The new law couldn't have happened without educator advocacy. The Arkansas Education Association worked tirelessly with legislative leaders and the governor’s office to shape the new legislation. “AEA fought non-stop to get this bill passed,” says Curtis.
It’s this level of mobilization by educators and their allies that can help the nation chart a different course than the devastating austerity agenda that gutted school budgets across the country more than decade ago.
“What we don’t know is what will happen in the 2020-21 school year and beyond because the COVID-19 pandemic has completely changed public education,” said Pringle. “We are still in a funding hole that was dug decades ago. The country cannot afford to take its foot off the pedal of progress.”
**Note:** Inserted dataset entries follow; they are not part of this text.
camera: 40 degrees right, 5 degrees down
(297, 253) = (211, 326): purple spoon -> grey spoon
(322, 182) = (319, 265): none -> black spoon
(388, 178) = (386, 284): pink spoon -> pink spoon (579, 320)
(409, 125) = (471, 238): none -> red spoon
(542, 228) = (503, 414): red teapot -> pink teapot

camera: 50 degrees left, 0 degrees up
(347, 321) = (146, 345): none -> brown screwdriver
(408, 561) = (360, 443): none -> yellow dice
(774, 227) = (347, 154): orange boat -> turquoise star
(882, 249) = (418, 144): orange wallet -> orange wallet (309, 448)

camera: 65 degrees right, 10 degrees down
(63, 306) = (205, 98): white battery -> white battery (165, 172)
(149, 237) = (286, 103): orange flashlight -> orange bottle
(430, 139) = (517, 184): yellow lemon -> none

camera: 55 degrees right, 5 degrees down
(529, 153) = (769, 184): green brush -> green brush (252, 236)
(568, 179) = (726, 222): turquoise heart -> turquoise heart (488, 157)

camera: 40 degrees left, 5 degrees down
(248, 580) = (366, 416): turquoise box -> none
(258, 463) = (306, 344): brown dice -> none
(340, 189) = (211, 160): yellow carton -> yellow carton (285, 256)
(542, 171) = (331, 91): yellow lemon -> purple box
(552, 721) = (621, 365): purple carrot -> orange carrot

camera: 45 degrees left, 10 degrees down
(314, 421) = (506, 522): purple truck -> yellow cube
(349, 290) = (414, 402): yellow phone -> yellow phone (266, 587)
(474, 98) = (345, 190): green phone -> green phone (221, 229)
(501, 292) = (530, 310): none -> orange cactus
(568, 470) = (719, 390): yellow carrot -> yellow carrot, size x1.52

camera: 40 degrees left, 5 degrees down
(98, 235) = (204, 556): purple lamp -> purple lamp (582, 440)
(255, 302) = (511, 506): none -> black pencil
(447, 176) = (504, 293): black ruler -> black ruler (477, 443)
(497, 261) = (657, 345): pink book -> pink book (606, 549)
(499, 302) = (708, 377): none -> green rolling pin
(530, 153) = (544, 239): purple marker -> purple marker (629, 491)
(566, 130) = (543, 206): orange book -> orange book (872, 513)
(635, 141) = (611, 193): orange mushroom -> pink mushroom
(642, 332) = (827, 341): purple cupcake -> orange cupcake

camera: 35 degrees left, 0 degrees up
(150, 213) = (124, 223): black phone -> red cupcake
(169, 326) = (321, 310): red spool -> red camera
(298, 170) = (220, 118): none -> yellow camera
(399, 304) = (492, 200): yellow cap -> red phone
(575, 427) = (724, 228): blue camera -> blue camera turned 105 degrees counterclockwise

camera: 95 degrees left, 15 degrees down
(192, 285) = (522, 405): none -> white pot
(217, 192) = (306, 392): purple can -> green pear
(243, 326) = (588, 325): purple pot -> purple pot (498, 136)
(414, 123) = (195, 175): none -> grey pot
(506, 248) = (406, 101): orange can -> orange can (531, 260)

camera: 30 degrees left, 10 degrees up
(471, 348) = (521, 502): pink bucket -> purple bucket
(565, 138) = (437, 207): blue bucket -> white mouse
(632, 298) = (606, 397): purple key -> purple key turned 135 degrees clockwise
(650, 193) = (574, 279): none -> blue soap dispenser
Additional Highlights from NEA's Reports:
- The average top salary for teachers is $75,913. Though a maximum salary of at least $100,000 is available in nearly 1,200 school districts, nearly 2,100 districts still offer a top salary that is less than $60,000, even for teachers with doctorates.
- U.S. public schools employed 3,214,673 teachers in 2019-20. The number of classroom teachers is not expected to change significantly from 2019-20 to 2020-21.
- In fall 2019, U.S. public schools enrolled 50,189,401 students, a decrease of 0.1 percent from fall 2018. Public school enrollment decreased by an estimated 2.4 percent from 2019-20.
- The national average per-student expenditure in 2019-20 based on fall enrollment was $13,597, a gain of 4.0 percent from $13,078 in 2018-19.